Чертополох. Философия живописи | страница 104
Фигуры же, изломанные и изможденные, на картинах бургундских мастеров свидетельствуют о том, что изображенные художниками люди – истово верующие. Бургундские живописцы писали не просто фигуры – они писали плоть, прошедшую испытания, умерщвленную плоть. Здесь иная анатомия, нежели у героев Рубенса, это даже иной человеческий тип.
Изнуряющий себя бичеваниями и пытками доминиканец Сузо (он носил на спине, под рясой, никогда не снимая, деревянный крест с иглами, терзающими тело) желал болью доказать любовь к Спасителю, претерпевшему муки ради людей. Но средневековый рыцарь (рыцарь служения делу Христову, а не наемный кондотьер) – изнурял себя ношением железных лат не в меньшей степени, нежели монахи ношением вериг. Умерщвление тела ради служения духу иссушает оболочку смертного, делает кожу бледной, лица худыми. Именно таких персонажей и рисовали бургундские живописцы. Так возникла особая бургундская средневековая анатомия – жилистые, изнуренные в усилии тела.
Собственно, определения «ранненидерландская живопись», «раннефламандское искусство» не вполне точны. Все эти северноевропейские мастера – граждане герцогства Бургундского, могущественного государства, объединившего земли современной Франции (Бургундию), современных Нидерландов и Бельгии, Люксембурга, а также северной Германии (Фрисландию). Произнося словосочетание «нидерландская живопись», мы невольно воображаем школу Рембрандта или Вермеера, во всяком случае, имеем в виду культурную преемственность, но в данном случае эстетические принципы совсем иные, не схожие с более поздним жанровым искусством Голландии. И Голландия, и Фландрия, и Рубенс с его «горами мяса» (выражение Френхофера), и Снейдерс с его битой дичью – все это в корне противоположно эстетике бургундской готической живописи, антителесной и требовательно духовной. Более того, бургундская готическая живопись принципиально ненатурна. Детальна, но не срисована с натуры, а выдумана. Иное дело, что бургундское искусство было прозрачно и открыто итальянскому Возрождению – вот что дало основания синтезу Френхофера – но «телесность» итальянского Кватроченто совсем иная. Взаимопроникновения культур Бургундии и Италии XV века и определили характер европейской живописи на столетия.
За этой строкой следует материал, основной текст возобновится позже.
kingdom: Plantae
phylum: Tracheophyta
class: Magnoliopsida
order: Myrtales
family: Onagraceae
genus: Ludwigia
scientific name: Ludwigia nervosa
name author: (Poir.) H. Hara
Приведу характерную деталь. В луврском шедевре Мемлинга («Воскресение с Мученичеством святого Себастьяна и Вознесением») святой Себастьян изображен в страннейшей позе – он привязан нагим к дереву, но необычно, его правая рука поднята вверх, тогда как левая опущена – его связали так, что святой словно бы выступает на кафедре, утверждает истину. Спустя десятилетие Сандро Боттичелли в картине «Клевета» напишет нагую фигуру Истины, пропорциями и, главное, жестикуляцией повторяющую святого Себастьяна кисти Мемлинга. Рискну сказать, что влияние Рогира ван дер Вейдена на Андреа Мантенью и Косме Тура (менее очевидное – на Джованни Беллини) находит параллель в явном сходстве пропорций героев Мемлинга и Боттичелли. Вообще, феномен влияния в изобразительном искусстве не поддается простому детективному расследованию: визуальный образ переносится жестикуляцией, взглядом, манерой поведения. Художник, разумеется, не срисовывает образ у коллеги – он как бы проникается им, присваивает его взглядом. И то, что Бургундия влияла на Италию, сама забирая нечто важное из Италии – самоочевидно; Мемлинг с Боттичелли – лишь частный пример.